The PSU holds both the +5V and +12v supplies as well as the RF modulator (Channel 36) with a cable that carries the power to the Coupé and a composite video and monaural audio back to the PSU for the modulator. A flying RF cable connects back to the television from the PSU.
The PSU is rated as follows:
5V DC 2A
12V DC 100mA
The 12v is only required internally by the PAL/NTSC video encoder so if you use an RGB Scart lead with RGB there is no need to provide a 12V supply at all to the Sam.
With the connector to the Sam carrying the 5V and 12V down and the composite video and mono audio back up to the modulator this was a recipe for a lot of interference on the RF signal.

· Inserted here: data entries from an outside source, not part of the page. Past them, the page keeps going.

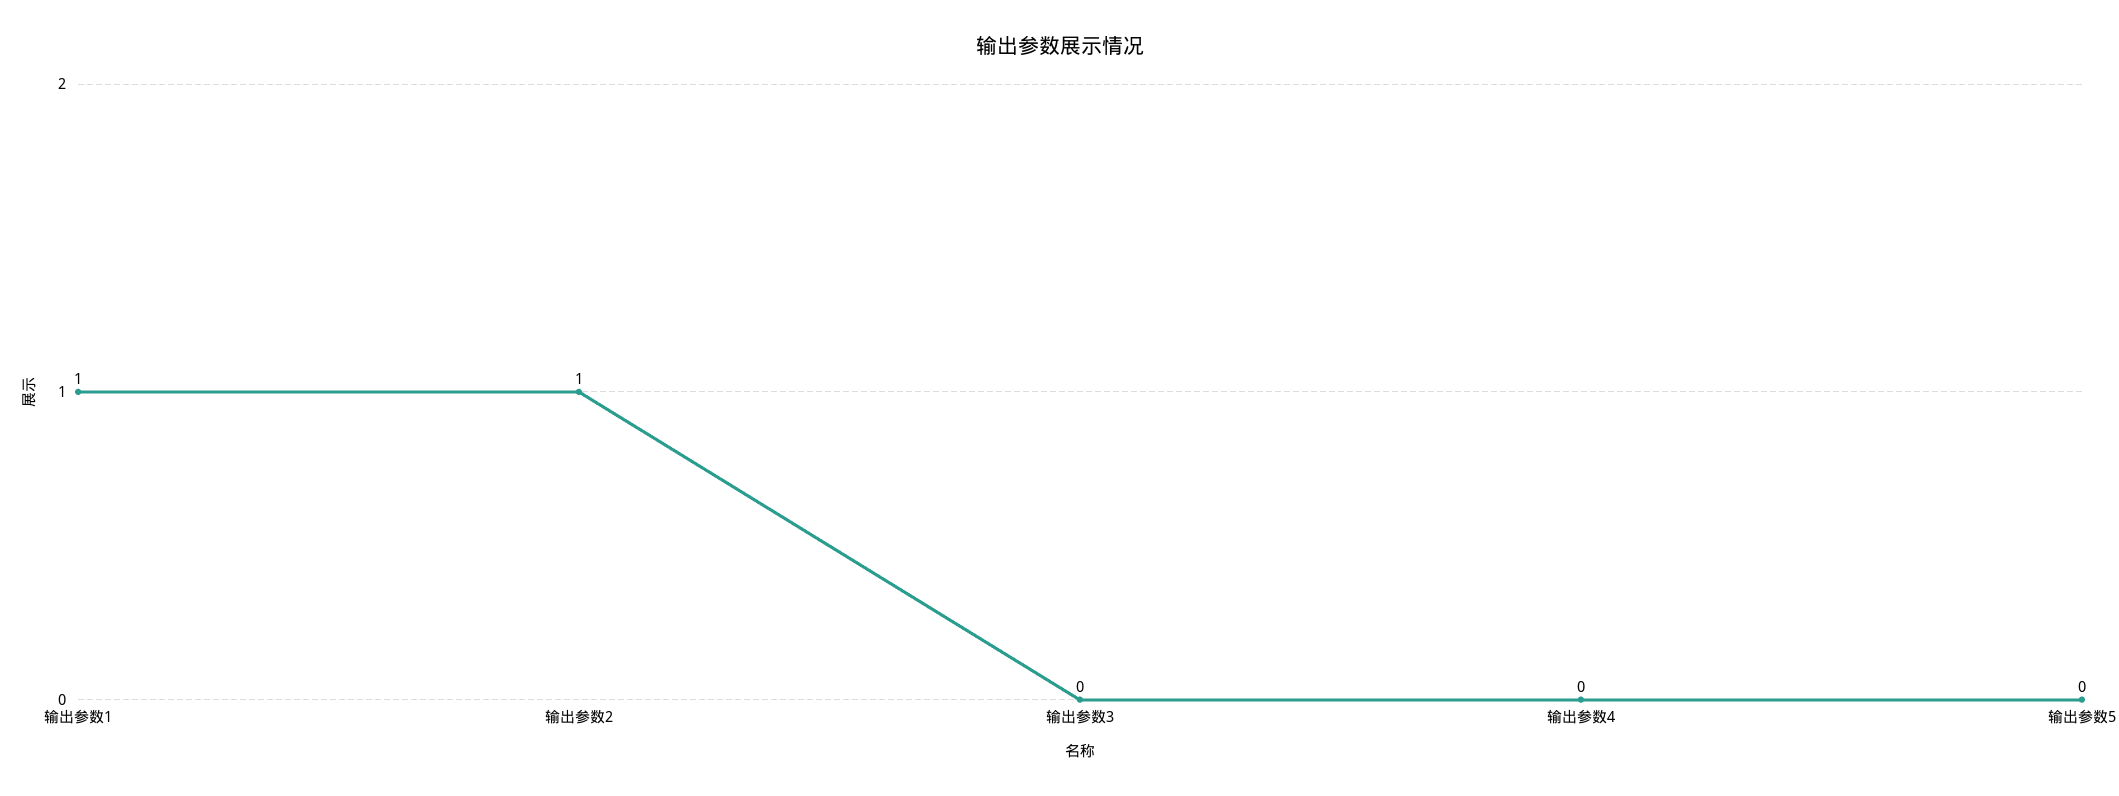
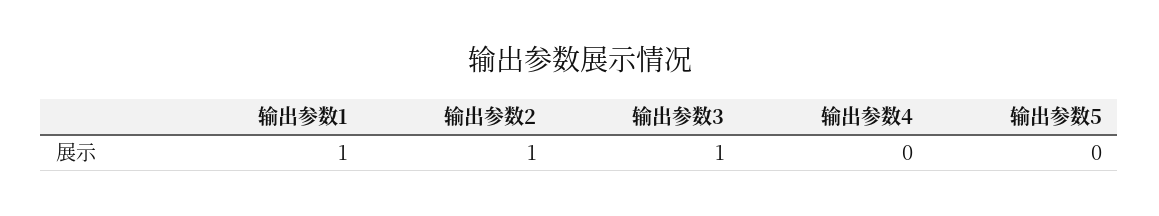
  {
    "输出参数1": 1,
    "输出参数2": 1,
-   "输出参数3": 0,
+   "输出参数3": 1,
    "输出参数4": 0,
    "输出参数5": 0
  }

One fix was to allegedly remove the modulator and box it up separate from the PSU however more popular was to just use RGB/Composite via the RGB Scart.
One issue is that the 5V is a little anemic if trying to internally power a had disc with the Atom.
The External PSU was an Amstrad CPC MP2 http://www.cpcwiki.eu/index.php/AmstradMP1/MP2modulator but sprayed (not very well) white.
The Amstrad CPC’s were normally powered from their dedicated monitors which meant that the MP1/MP2 units were an after-sales unit and according to Bob Brenchley when Bruce Gordon was looking for a PSU for the Sam one supplier had a lot of these lying around in a warehouse unsold and so were snapped up by MGT.
There were modifications made by a 3rd Party company called Hi-Tech, according to Nev Young these were to fit the MGT-made modulator board and remove a resistor from the 5V regulator to boost the output.
Also, because the Sam takes so little from the 12V supply for the Video chip they also tend to burn out the 12V zener diode as it had to sink too much of the excess current meaning the 12V series resistor often had to be changed for a higher value.
Apart from that there seems to be little difference in the power board from the Amstrad layout but apparently there was still a high failure rate of the units.